Dear God, who hated them all and wanted them dead and gone, the crash had been more horrible than anything she'd ever experienced in her life. The car rolled once, twice, three times, more. A baby screaming. A woman – it had to be Charlie – screaming too. The window glass smashing against her head. Audrey couldn't even muster a scream of her own.
SLAM!
"…Our Father, who art in Heaven…"
SLAM!
"…hallowed be thy name…"
An angel had done this to them, damn it! An angel! The car seemed to revolve as if in a dream, and something snapped in Audrey's thigh with a blinding blaze of agony. Images flew through her mind as she was tossed within the metal coffin of the police car like a doll in a dryer. Images of the little fat naked cherubs her grandmother used to keep on top of the old television set in her apartment. Little badly-painted angels with big dopey Precious Moments eyes, clutching patched teddy bears and puppies in dust-caked arms. Stupid looking, cheap, crappy things picked up at the dollar store by an indifferent daughter on the way down and displayed with gratitude by a mother who desperately wanted to pretend that she was loved. Even then it made Audrey sad…
SLAM!
A nativity scene in front of the Rotary Club that they put up every Christmas in her hometown. The little wooden stable, the crouched plastic figures of sheep and wise men and a crooked hump-backed camel lit from within. Joseph leaning over his wife and the little glowing Son, Mary looking trim and pious just hours after giving birth, little baby Jesus fat and happy and white. And the tall angel standing protectively nearby, the snow piling up on its brightly colored plastic shoulders and the trumpet it held to its lips.
SLAM!
Some stupid church pageant she'd been in. A white bathrobe, her father's? A halo of silver tinsel and cardboard wings held onto her back with gold satin ribbon. What were her lines? The ones she's practiced for weeks in advance, over and over in her bedroom mirror to make sure she didn't get them wrong and embarrass herself in front of a whole Sunday School who already thought she was a freak because she wore black nail polish at the age of nine and had read everything Anne Rice ever wrote. Practice the lines, damn it. Practice! "Do not fear, Mary, the Lord is with you. Do not fear, Mary, the Lord is with you. Do not fear, Mary, the Lord is with you…"

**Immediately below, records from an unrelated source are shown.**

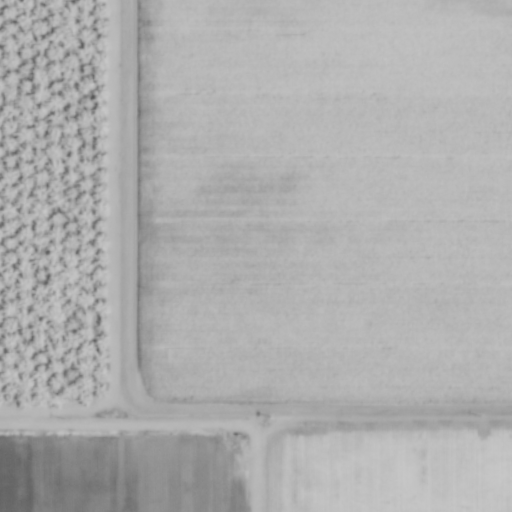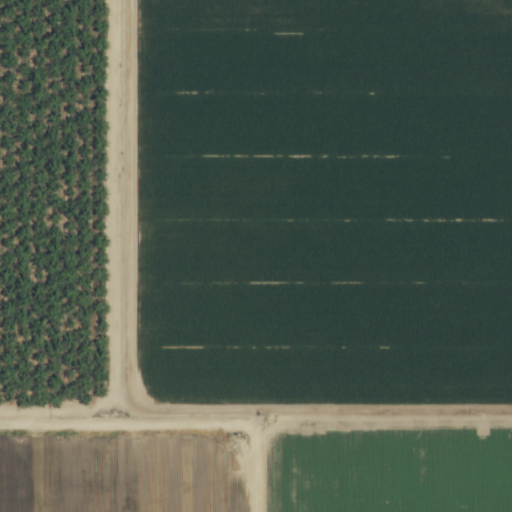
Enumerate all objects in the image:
crop: (255, 255)
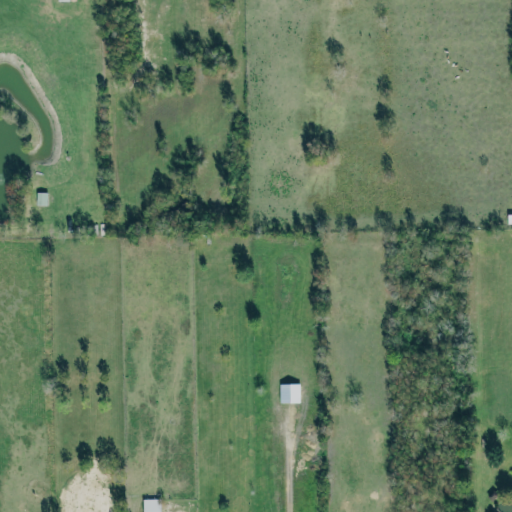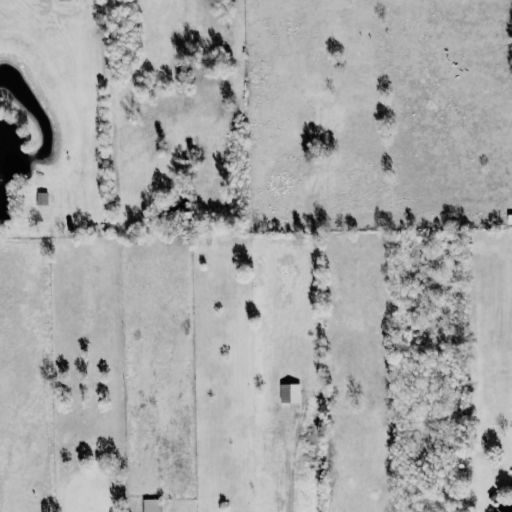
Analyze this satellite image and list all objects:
building: (41, 199)
building: (150, 505)
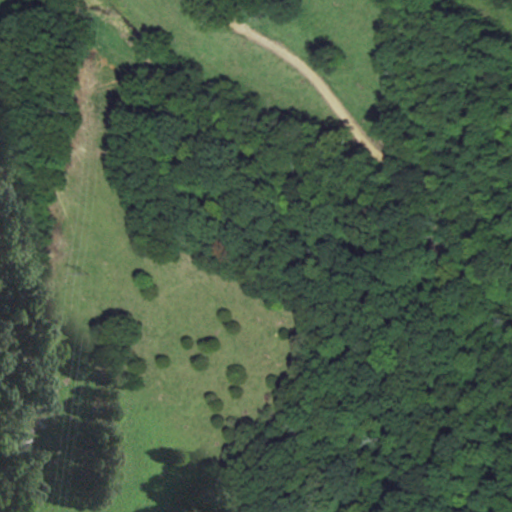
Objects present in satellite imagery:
road: (362, 136)
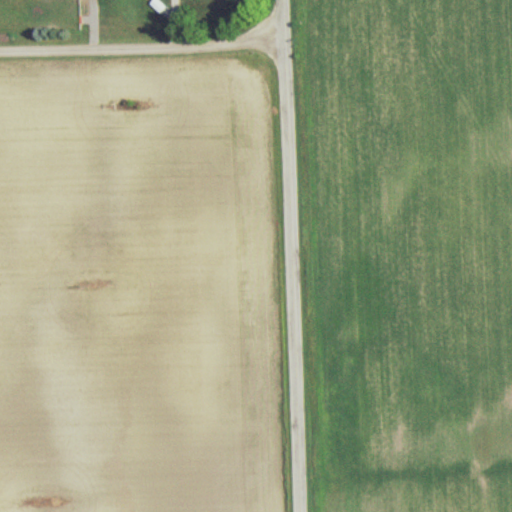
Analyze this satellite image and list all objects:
road: (139, 47)
road: (284, 255)
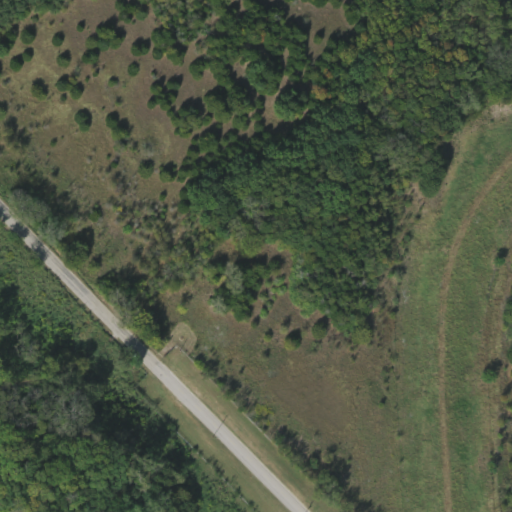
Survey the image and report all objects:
road: (153, 357)
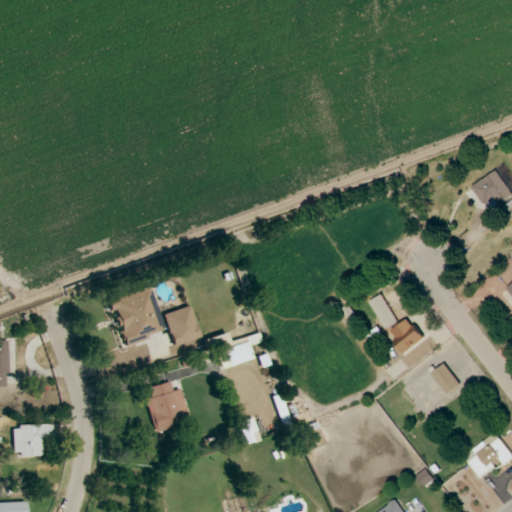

It was Gabriel, wasn't it, who came to the frightened woman-child over two thousand years ago to tell her that her small womb held the secret to the salvation of mankind. Shivering with terror, the holy glow from his presence casting shadows against the surrounding bushes, Mary on her knees in reverence so long ago before the very creature who has just ripped the roof off their car in an attempt to kill the next great Savior.
Irony was such a bitch.
SLAM!
And the car finally fell still, rocked once like a fishing boat with a hull breach, then settled with a tinkle of broken glass and splashing motor fluids into a broken heap on the sandy ground. Silence.
The last thing Audrey saw before she succumbed to merciful darkness was blood streaking her dirty blonde hair, matting it into a lacework across her left eye, and the high distant stars beyond. Then there was nothing.